The annual French income tax declaration requires you to declare all global income, including pensions.

Keep in mind that even though you are not subject to French taxes on your US pension, it does count towards your household income which can push you into a higher tax bracket, and this could affect your ability to qualify for certain means-tested grants and government aid in France.

International Financial Advisor, Bryan Dunhill with Dunhill Financial explained: “You fill it in within box 1AL or 1BL on form 20-42 on the French tax return, then you claim it in on the 8TK of the 20-47 to say it is US-based pension income, and then you will get a tax credit from the French.

“It goes in and it goes out on the French side. Being a US retiree in France is fantastic”, Dunhill said.

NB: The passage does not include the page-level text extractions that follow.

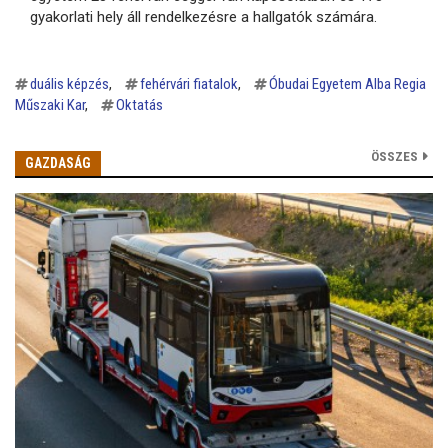
gyakorlati hely áll rendelkezésre a hallgatók számára.
duális képzés
fehérvári fiatalok
Óbudai Egyetem Alba Regia
Műszaki Kar
Oktatás
ÖSSZES
GAZDASÁG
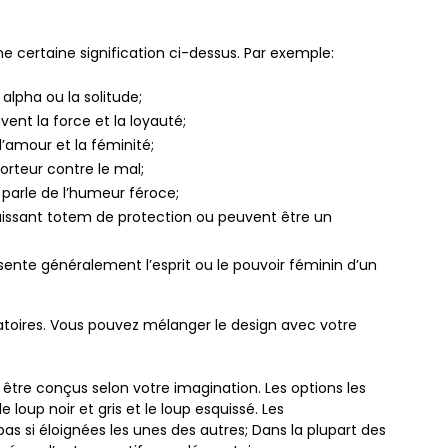
e certaine signification ci-dessus. Par exemple:
alpha ou la solitude;
ent la force et la loyauté;
l’amour et la féminité;
porteur contre le mal;
 parle de l’humeur féroce;
uissant totem de protection ou peuvent être un
nte généralement l’esprit ou le pouvoir féminin d’un
igatoires. Vous pouvez mélanger le design avec votre
t être conçus selon votre imagination. Les options les
e loup noir et gris et le loup esquissé. Les
as si éloignées les unes des autres; Dans la plupart des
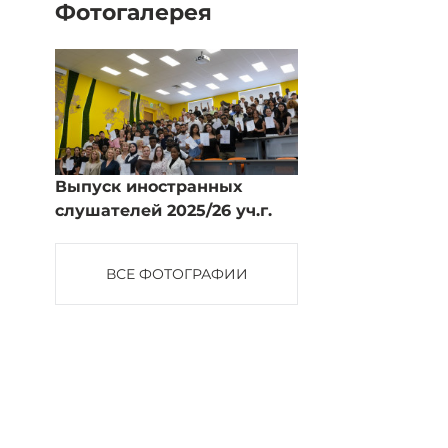
Фотогалерея
Выпуск иностранных
слушателей 2025/26 уч.г.
ВСЕ ФОТОГРАФИИ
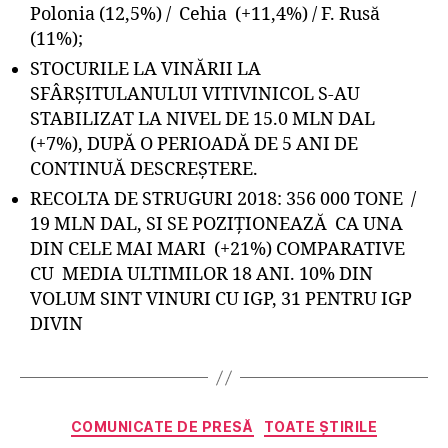
Polonia (12,5%) / Cehia (+11,4%) / F. Rusă
(11%);
STOCURILE LA VINĂRII LA
SFÂRȘITULANULUI VITIVINICOL S-AU
STABILIZAT LA NIVEL DE 15.0 MLN DAL
(+7%), DUPĂ O PERIOADĂ DE 5 ANI DE
CONTINUĂ DESCREȘTERE.
RECOLTA DE STRUGURI 2018: 356 000 TONE /
19 MLN DAL, SI SE POZIȚIONEAZĂ CA UNA
DIN CELE MAI MARI (+21%) COMPARATIVE
CU MEDIA ULTIMILOR 18 ANI. 10% DIN
VOLUM SINT VINURI CU IGP, 31 PENTRU IGP
DIVIN
Categorii
COMUNICATE DE PRESĂ
TOATE ȘTIRILE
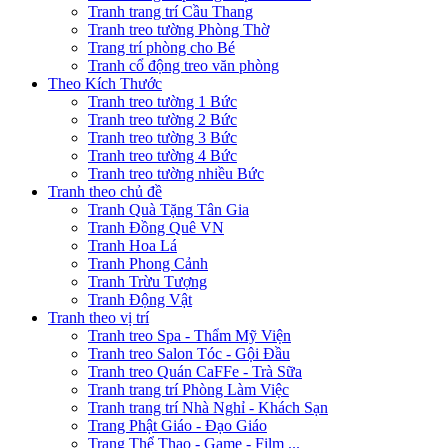
Tranh trang trí Cầu Thang
Tranh treo tường Phòng Thờ
Trang trí phòng cho Bé
Tranh cổ động treo văn phòng
Theo Kích Thước
Tranh treo tường 1 Bức
Tranh treo tường 2 Bức
Tranh treo tường 3 Bức
Tranh treo tường 4 Bức
Tranh treo tường nhiều Bức
Tranh theo chủ đề
Tranh Quà Tặng Tân Gia
Tranh Đồng Quê VN
Tranh Hoa Lá
Tranh Phong Cảnh
Tranh Trừu Tượng
Tranh Động Vật
Tranh theo vị trí
Tranh treo Spa - Thẩm Mỹ Viện
Tranh treo Salon Tóc - Gội Đầu
Tranh treo Quán CaFFe - Trà Sữa
Tranh trang trí Phòng Làm Việc
Tranh trang trí Nhà Nghỉ - Khách Sạn
Trang Phật Giáo - Đạo Giáo
Trang Thể Thao - Game - Film ...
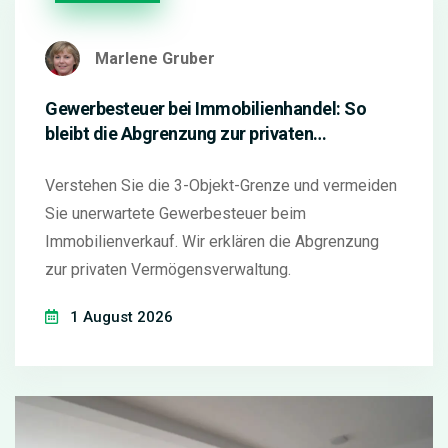
Marlene Gruber
Gewerbesteuer bei Immobilienhandel: So
bleibt die Abgrenzung zur privaten
Vermögensverwaltung sicher
Verstehen Sie die 3-Objekt-Grenze und vermeiden
Sie unerwartete Gewerbesteuer beim
Immobilienverkauf. Wir erklären die Abgrenzung
zur privaten Vermögensverwaltung.
1 August 2026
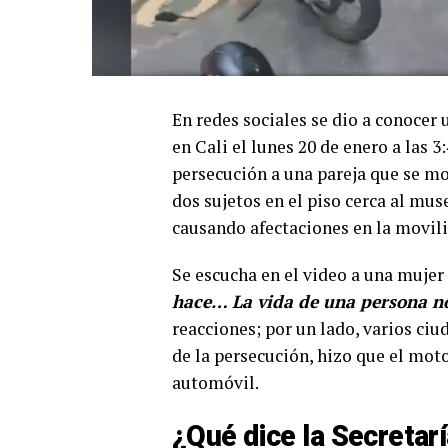
En redes sociales se dio a conocer 
en Cali el lunes 20 de enero a las 3
persecución a una pareja que se mo
dos sujetos en el piso cerca al muse
causando afectaciones en la movili
Se escucha en el video a una mujer
hace… La vida de una persona n
reacciones; por un lado, varios ci
de la persecución, hizo que el moto
automóvil.
¿Qué dice la Secretar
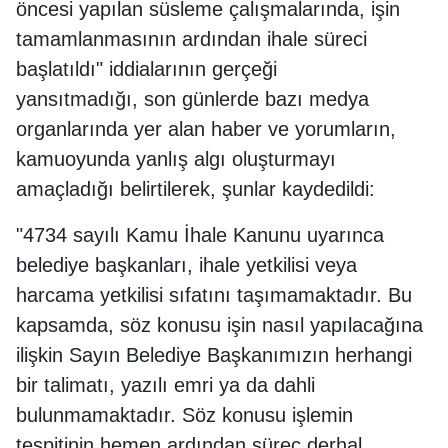
öncesi yapılan süsleme çalışmalarında, işin
tamamlanmasının ardından ihale süreci
başlatıldı" iddialarının gerçeği
yansıtmadığı, son günlerde bazı medya
organlarında yer alan haber ve yorumların,
kamuoyunda yanlış algı oluşturmayı
amaçladığı belirtilerek, şunlar kaydedildi:
"4734 sayılı Kamu İhale Kanunu uyarınca
belediye başkanları, ihale yetkilisi veya
harcama yetkilisi sıfatını taşımamaktadır. Bu
kapsamda, söz konusu işin nasıl yapılacağına
ilişkin Sayın Belediye Başkanımızın herhangi
bir talimatı, yazılı emri ya da dahli
bulunmamaktadır. Söz konusu işlemin
tespitinin hemen ardından süreç derhal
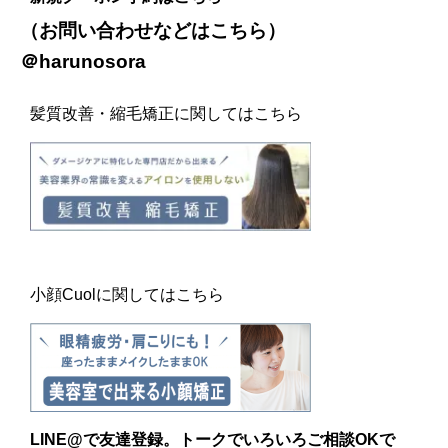
（お問い合わせなどは
こちら
）
＠harunosora
髪質改善・縮毛矯正に関してはこちら
小顔Cuolに関してはこちら
LINE@
で友達登録。トークでいろいろご相談OKで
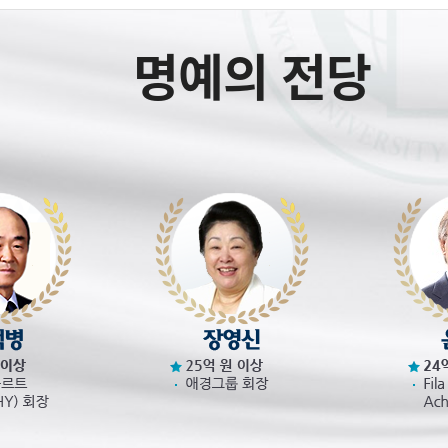
명예의 전당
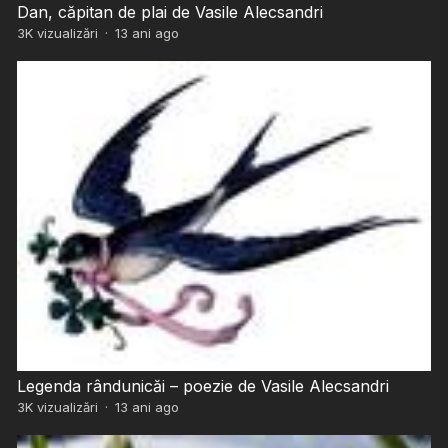
Dan, căpitan de plai de Vasile Alecsandri
3K
vizualizări
·
13 ani ago
Legenda rândunicăi – poezie de Vasile Alecsandri
3K
vizualizări
·
13 ani ago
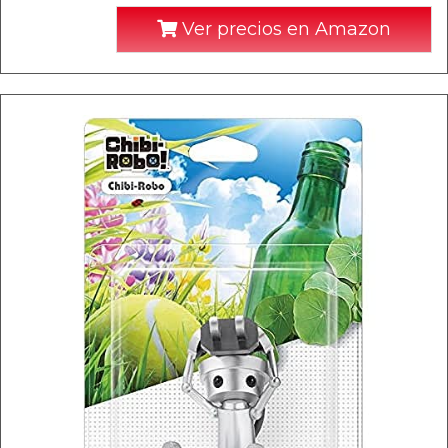
Ver precios en Amazon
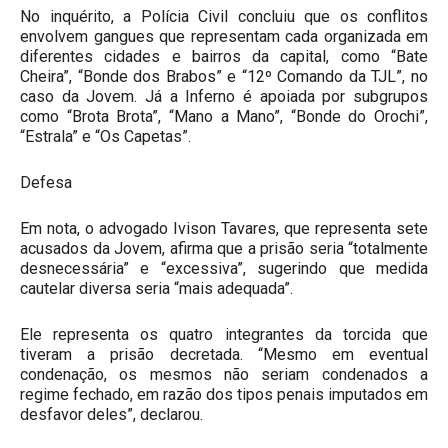
No inquérito, a Polícia Civil concluiu que os conflitos
envolvem gangues que representam cada organizada em
diferentes cidades e bairros da capital, como “Bate
Cheira”, “Bonde dos Brabos” e “12º Comando da TJL”, no
caso da Jovem. Já a Inferno é apoiada por subgrupos
como “Brota Brota”, “Mano a Mano”, “Bonde do Orochi”,
“Estrala” e “Os Capetas”.
Defesa
Em nota, o advogado Ivison Tavares, que representa sete
acusados da Jovem, afirma que a prisão seria “totalmente
desnecessária” e “excessiva”, sugerindo que medida
cautelar diversa seria “mais adequada”.
Ele representa os quatro integrantes da torcida que
tiveram a prisão decretada. “Mesmo em eventual
condenação, os mesmos não seriam condenados a
regime fechado, em razão dos tipos penais imputados em
desfavor deles”, declarou.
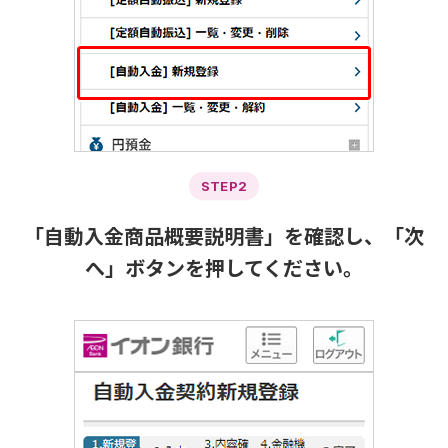
STEP2
「自動入金商品概要説明書」を確認し、「次
へ」ボタンを押してください。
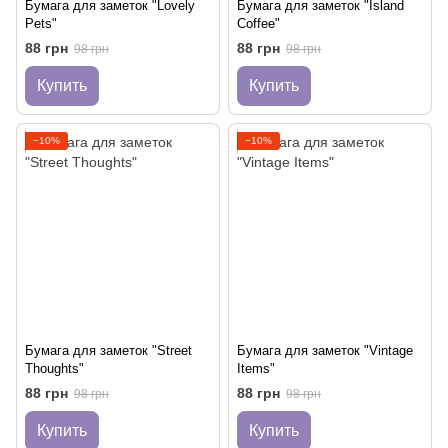
Бумага для заметок "Lovely
Бумага для заметок "Island
Pets"
Coffee"
88 грн
88 грн
98 грн
98 грн
Купить
Купить
−10%
−10%
Бумага для заметок "Street
Бумага для заметок "Vintage
Thoughts"
Items"
88 грн
88 грн
98 грн
98 грн
Купить
Купить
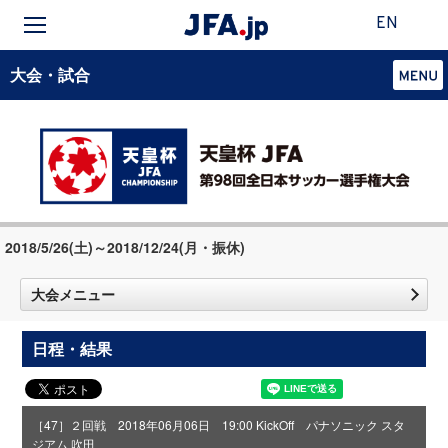
EN
大会・試合
2018/5/26(土)～2018/12/24(月・振休)
大会メニュー
日程・結果
［47］２回戦 2018年06月06日 19:00 KickOff パナソニック スタ
ジアム 吹田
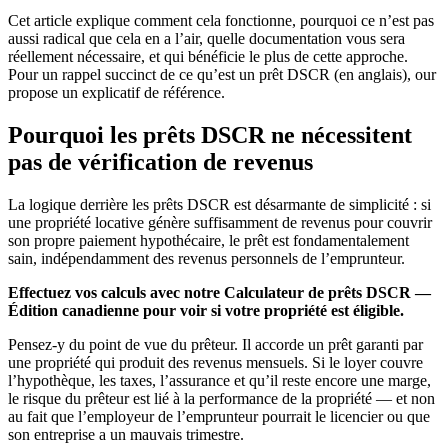
Cet article explique comment cela fonctionne, pourquoi ce n’est pas
aussi radical que cela en a l’air, quelle documentation vous sera
réellement nécessaire, et qui bénéficie le plus de cette approche.
Pour un rappel succinct de ce qu’est un prêt DSCR (en anglais), our
propose un explicatif de référence.
Pourquoi les prêts DSCR ne nécessitent
pas de vérification de revenus
La logique derrière les prêts DSCR est désarmante de simplicité : si
une propriété locative génère suffisamment de revenus pour couvrir
son propre paiement hypothécaire, le prêt est fondamentalement
sain, indépendamment des revenus personnels de l’emprunteur.
Effectuez vos calculs avec notre Calculateur de prêts DSCR —
Édition canadienne pour voir si votre propriété est éligible.
Pensez-y du point de vue du prêteur. Il accorde un prêt garanti par
une propriété qui produit des revenus mensuels. Si le loyer couvre
l’hypothèque, les taxes, l’assurance et qu’il reste encore une marge,
le risque du prêteur est lié à la performance de la propriété — et non
au fait que l’employeur de l’emprunteur pourrait le licencier ou que
son entreprise a un mauvais trimestre.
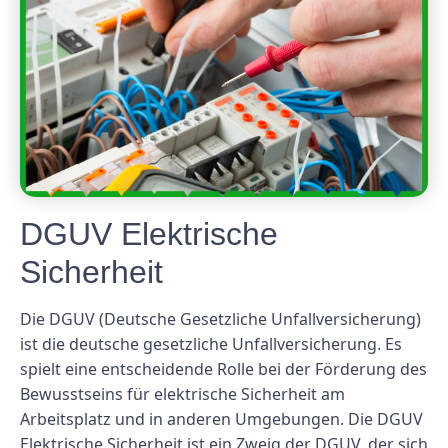
DGUV Elektrische
Sicherheit
Die DGUV (Deutsche Gesetzliche Unfallversicherung)
ist die deutsche gesetzliche Unfallversicherung. Es
spielt eine entscheidende Rolle bei der Förderung des
Bewusstseins für elektrische Sicherheit am
Arbeitsplatz und in anderen Umgebungen. Die DGUV
Elektrische Sicherheit ist ein Zweig der DGUV, der sich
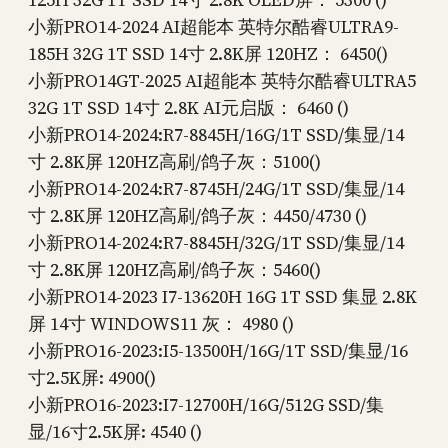
小新PRO14-2024 AI超能本 英特尔酷睿ULTRA9-
185H 32G 1T SSD 14寸 2.8K屏 120HZ： 6450()
小新PRO14GT-2025 AI超能本 英特尔酷睿ULTRA5
32G 1T SSD 14寸 2.8K AI元启版： 6460 ()
小新PRO14-2024:R7-8845H/16G/1T SSD/集显/14
寸 2.8K屏 120HZ高刷/鸽子灰：5100()
小新PRO14-2024:R7-8745H/24G/1T SSD/集显/14
寸 2.8K屏 120HZ高刷/鸽子灰：4450/4730 ()
小新PRO14-2024:R7-8845H/32G/1T SSD/集显/14
寸 2.8K屏 120HZ高刷/鸽子灰：5460()
小新PRO14-2023 I7-13620H 16G 1T SSD 集显 2.8K
屏 14寸 WINDOWS11 灰： 4980 ()
小新PRO16-2023:I5-13500H/16G/1T SSD/集显/16
寸2.5K屏: 4900()
小新PRO16-2023:I7-12700H/16G/512G SSD/集
显/16寸2.5K屏: 4540 ()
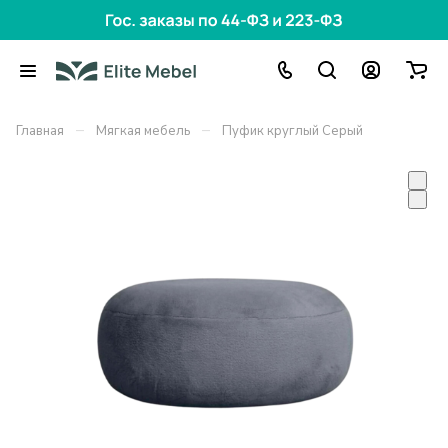
–
–
Главная
Мягкая мебель
Пуфик круглый Серый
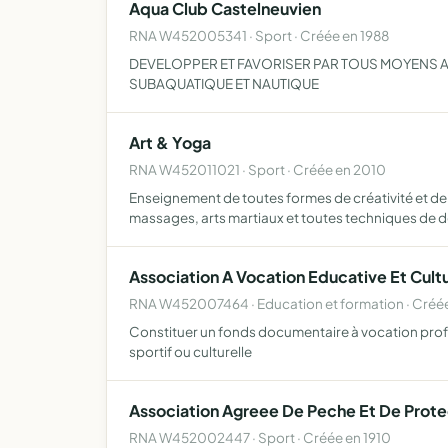
Aqua Club Castelneuvien
RNA W452005341 · Sport · Créée en 1988
DEVELOPPER ET FAVORISER PAR TOUS MOYENS A
SUBAQUATIQUE ET NAUTIQUE
Art & Yoga
RNA W452011021 · Sport · Créée en 2010
Enseignement de toutes formes de créativité et de y
massages, arts martiaux et toutes techniques de 
Association A Vocation Educative Et Cultu
RNA W452007464 · Education et formation · Créée
Constituer un fonds documentaire à vocation profe
sportif ou culturelle
Association Agreee De Peche Et De Prote
RNA W452002447 · Sport · Créée en 1910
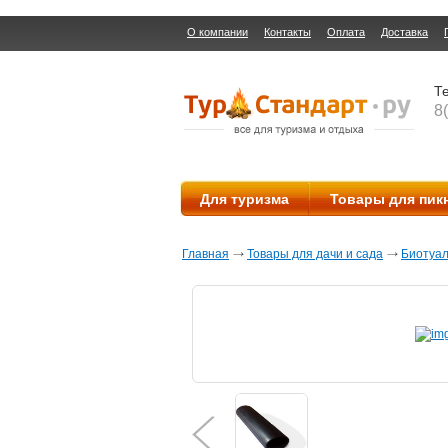
О компании
Контакты
Оплата
Доставка
Те
8
Для туризма
Товары для пик
Главная
Товары для дачи и сада
Биотуа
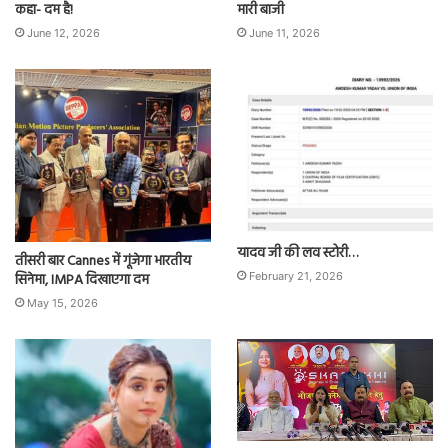
कहा- दम है!
मारी बाजी
June 12, 2026
June 11, 2026
यादव जी की लव स्टोरी…
तीसरी बार Cannes में गूंजेगा भारतीय
सिनेमा, IMPA दिखाएगा दम
February 21, 2026
May 15, 2026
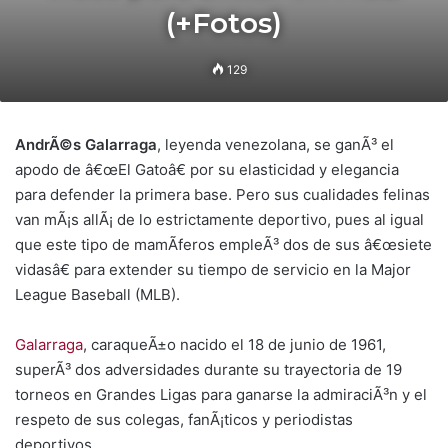
(+Fotos)
129
AndrÃ©s Galarraga
, leyenda venezolana, se ganÃ³ el
apodo de â€œEl Gatoâ€ por su elasticidad y elegancia
para defender la primera base. Pero sus cualidades felinas
van mÃ¡s allÃ¡ de lo estrictamente deportivo, pues al igual
que este tipo de mamÃ­feros empleÃ³ dos de sus â€œsiete
vidasâ€ para extender su tiempo de servicio en la Major
League Baseball (MLB).
Galarraga
, caraqueÃ±o nacido el 18 de junio de 1961,
superÃ³ dos adversidades durante su trayectoria de 19
torneos en Grandes Ligas para ganarse la admiraciÃ³n y el
respeto de sus colegas, fanÃ¡ticos y periodistas
deportivos.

For both 401(K)s and IRAs, Americans in France should still keep in mind that early withdrawal (prior to the age of 59 and a half) can still lead to a 10 percent early distribution penalty (in the US). There are certain exemptions, such as first time homebuyers and higher education, but you should meet with a tax adviser to determine if you qualify.

READ MORE: EXPLAINED: The rules on tax residency in France

What about social charges?

In addition to taxes (impôts), France also requires people to pay social charges (prélèvements sociaux) on income. However, only specific types of income can be considered for social charges, such as the CSM charge (PUMa) for healthcare. 

The general rule is that pensioners and their spouses do not have to pay the CSM charge, but France specifically exempts people who have a pension from France, the EU, the EEA and the UK (people with S1 forms).

There is some debate over whether common types of American private pensions such as a 401(K) or IRA are treated as a pension (and therefore exempt from CSM) or as investment income (which can attract CSM charges). 

Hadida told The Local: “Under the principle of equality amongst taxpayers, URSAAF has treated most US pensions/IRA distributions/401(k) distributions akin to a French/Swiss/European pension and have therefore exempted Americans with pension income.”

“I have called URSSAF, and I was told by the representative that they should be paying for PUMa. But in practice, I have not seen many American pensioners charged for it.